-- BEGIN EXERCISE INPUT --

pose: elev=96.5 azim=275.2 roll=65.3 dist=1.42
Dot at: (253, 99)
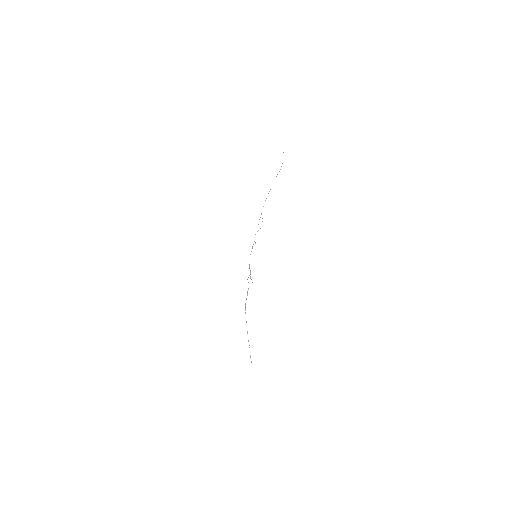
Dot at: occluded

-- END EXERCISE INPUT --
-- BEGIN EXERCISE INPUT --

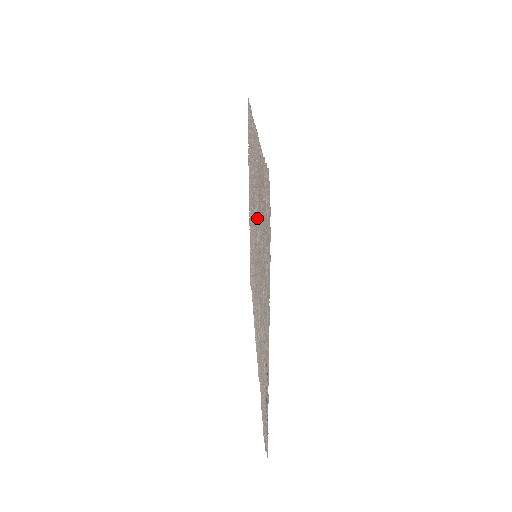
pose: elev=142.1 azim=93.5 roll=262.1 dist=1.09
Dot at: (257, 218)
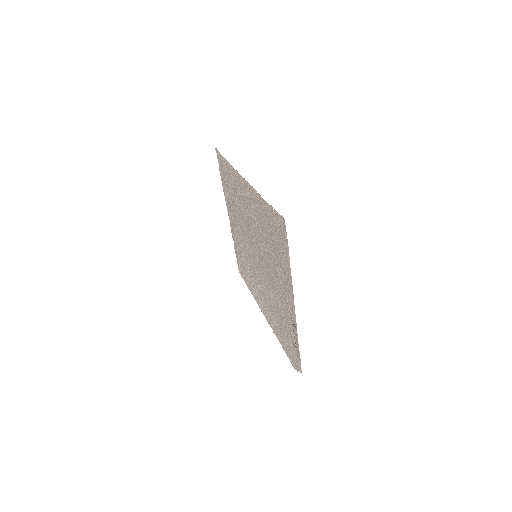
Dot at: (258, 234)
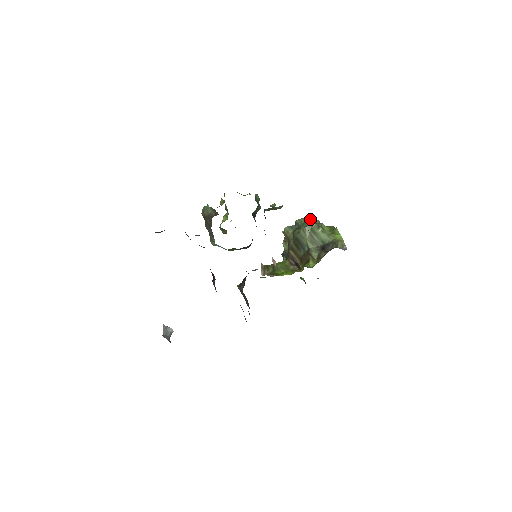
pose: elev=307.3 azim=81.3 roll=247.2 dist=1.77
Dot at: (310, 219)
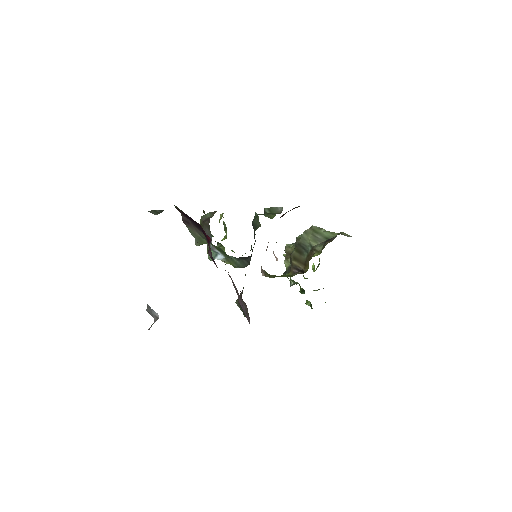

-- END EXERCISE INPUT --

[SET PROBLEM] Quote everything in the data from the line containing "pose: elev=96.5 azim=275.2" down to the line containing "Dot at: occluded", both lines included. Leave the pictures out.

[THE COMPLETED TASK]
pose: elev=96.5 azim=275.2 roll=65.3 dist=1.42
Dot at: (253, 99)
Dot at: occluded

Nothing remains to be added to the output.